News Release

Clinton Laughs Off Calls for Wall St. Transparency; Santa Fe, Philly Consider Public Bank Solution

GettyImages-456024380-promoThe Wall Street Journal recently reported: “Both of the leading Democratic presidential candidates made the case [during the last debate] that the financial services industry wants to keep them out of the White House, fearing the tough regulatory measures they would impose if elected.” Vox reports: “According to [Bernie] Sanders, a bank that is too big to fail is too big to exist … Sanders has gone beyond offering dream legislation to suggest that if he is elected president he will achieve a bank breakup within one year, whether Congress likes it or not.” And Lee Fang of The Intercept reports January 23: “After Hillary Clinton spoke at a town hall in Manchester, New Hampshire, on Friday, I asked her if she would release the transcripts of her paid speeches to Goldman Sachs. She laughed and turned away.” See video and RootsAction DIY alert urging release of Clinton’s speeches to Goldman Sachs.

Meanwhile, in Santa Fe, New Mexico, according to the Santa Fe New Mexican‘s Bruce Krasnow on January 13: “A feasibility study released Wednesday concluded that the city of Santa Fe could save money by establishing a public bank.” The feasibility study states: “The projected fiscal and economic impact to the City exceeds $24 million in the first seven years, based upon assumptions of how much of the City’s deposits are deployed in self-funding and reduced collateral programs.”

ELLEN BROWN, ellenhbrown at gmail.com
Founder of the Public Banking Institute, Brown is the author of Web of Debt and The Public Bank Solution. She recently appeared on The Real News: “Can Clinton Be Trusted to Regulate the Industry That Made Her Wealthy?
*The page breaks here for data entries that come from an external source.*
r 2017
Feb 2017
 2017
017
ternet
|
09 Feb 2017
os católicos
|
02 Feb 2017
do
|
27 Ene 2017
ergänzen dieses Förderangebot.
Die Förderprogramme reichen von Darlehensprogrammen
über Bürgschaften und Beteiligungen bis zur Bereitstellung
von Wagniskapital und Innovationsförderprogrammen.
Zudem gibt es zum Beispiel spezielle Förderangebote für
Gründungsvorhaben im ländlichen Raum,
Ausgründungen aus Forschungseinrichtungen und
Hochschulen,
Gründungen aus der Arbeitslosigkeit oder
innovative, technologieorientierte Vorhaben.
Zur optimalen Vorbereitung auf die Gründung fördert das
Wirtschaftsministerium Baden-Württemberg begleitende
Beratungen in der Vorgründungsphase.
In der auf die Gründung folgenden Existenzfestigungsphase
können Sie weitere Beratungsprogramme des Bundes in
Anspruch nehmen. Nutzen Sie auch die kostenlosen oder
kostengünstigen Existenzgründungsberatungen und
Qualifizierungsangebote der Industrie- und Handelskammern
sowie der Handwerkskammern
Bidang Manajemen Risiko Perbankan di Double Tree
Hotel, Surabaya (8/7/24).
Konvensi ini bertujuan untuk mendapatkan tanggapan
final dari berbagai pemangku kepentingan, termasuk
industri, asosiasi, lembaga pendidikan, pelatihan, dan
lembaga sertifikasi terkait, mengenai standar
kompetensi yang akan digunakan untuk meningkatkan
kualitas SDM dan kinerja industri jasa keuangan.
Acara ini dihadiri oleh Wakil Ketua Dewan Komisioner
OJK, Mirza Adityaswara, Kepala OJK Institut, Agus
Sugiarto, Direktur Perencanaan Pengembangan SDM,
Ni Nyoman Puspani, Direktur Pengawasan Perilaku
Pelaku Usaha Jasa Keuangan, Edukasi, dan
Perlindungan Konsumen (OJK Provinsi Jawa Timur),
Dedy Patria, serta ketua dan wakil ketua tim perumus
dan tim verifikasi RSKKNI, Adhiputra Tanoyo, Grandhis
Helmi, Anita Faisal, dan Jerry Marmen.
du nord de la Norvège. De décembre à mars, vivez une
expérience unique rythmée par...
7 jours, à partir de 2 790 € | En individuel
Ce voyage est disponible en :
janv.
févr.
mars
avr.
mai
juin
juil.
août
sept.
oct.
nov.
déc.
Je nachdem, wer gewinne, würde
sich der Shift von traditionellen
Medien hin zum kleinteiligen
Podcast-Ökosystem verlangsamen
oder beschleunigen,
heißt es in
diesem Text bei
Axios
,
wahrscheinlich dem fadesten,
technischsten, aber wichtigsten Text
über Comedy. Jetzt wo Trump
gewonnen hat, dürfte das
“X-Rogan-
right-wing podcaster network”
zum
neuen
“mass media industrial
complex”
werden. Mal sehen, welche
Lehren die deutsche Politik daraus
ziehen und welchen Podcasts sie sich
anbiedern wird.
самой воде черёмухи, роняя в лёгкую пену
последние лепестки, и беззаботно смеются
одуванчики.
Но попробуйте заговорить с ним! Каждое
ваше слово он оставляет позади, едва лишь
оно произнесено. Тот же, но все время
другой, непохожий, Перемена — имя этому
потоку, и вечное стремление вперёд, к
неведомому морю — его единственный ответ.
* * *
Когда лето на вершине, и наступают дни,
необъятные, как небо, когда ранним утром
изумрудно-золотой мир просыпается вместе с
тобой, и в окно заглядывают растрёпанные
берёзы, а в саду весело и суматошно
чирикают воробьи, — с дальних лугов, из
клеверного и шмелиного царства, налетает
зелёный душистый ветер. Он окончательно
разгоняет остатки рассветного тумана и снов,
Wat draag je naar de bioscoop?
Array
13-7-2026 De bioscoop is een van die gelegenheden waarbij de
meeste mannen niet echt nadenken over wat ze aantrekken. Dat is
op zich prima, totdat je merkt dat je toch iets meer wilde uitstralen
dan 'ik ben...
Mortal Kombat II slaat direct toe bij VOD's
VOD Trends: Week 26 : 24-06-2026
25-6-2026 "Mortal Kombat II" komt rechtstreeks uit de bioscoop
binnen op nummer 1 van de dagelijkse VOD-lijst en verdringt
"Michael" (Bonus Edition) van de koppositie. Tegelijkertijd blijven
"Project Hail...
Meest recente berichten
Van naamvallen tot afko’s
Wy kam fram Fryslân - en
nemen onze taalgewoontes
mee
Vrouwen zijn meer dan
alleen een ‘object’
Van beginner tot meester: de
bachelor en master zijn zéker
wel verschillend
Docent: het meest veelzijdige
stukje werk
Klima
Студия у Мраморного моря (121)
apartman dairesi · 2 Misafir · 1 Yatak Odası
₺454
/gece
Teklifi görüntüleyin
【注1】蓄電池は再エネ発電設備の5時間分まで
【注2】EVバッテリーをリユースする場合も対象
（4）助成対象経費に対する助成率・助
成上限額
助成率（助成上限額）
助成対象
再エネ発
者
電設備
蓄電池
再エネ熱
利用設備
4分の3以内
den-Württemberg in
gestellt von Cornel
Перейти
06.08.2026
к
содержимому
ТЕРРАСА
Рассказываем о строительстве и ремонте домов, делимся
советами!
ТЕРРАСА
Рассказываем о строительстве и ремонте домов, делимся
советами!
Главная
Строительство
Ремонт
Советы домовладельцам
She said today: “The hazards posed to the economy and our savings by risky Wall Street banks have become a major campaign issue in the presidential debates. Some say the problem can be solved with more regulation. But we already tried that with Dodd-Frank, currently the most complicated bill ever passed by Congress — and it hasn’t solved the problem. Dodd-Frank replaces bailouts with ‘bail-ins’ — depositors will be at least partly liable for keeping too-big-to-fail banks afloat. And the massive tangle of new regulations has hamstrung smaller community banks that loan to small businesses, creating jobs. What will replace the banks if we break them up? Publicly-owned depository banks modeled after the Bank of North Dakota can serve that purpose, and partner with community banks to direct credit where it’s needed locally, reduce the costs of government, and eliminate outlandish Wall Street fees and the need for derivatives to mitigate risk.” The Public Banking Institute notes that in addition to recent moves in New Mexico, the Philadelphia City Council passed a resolution last week authorizing hearings on public banking.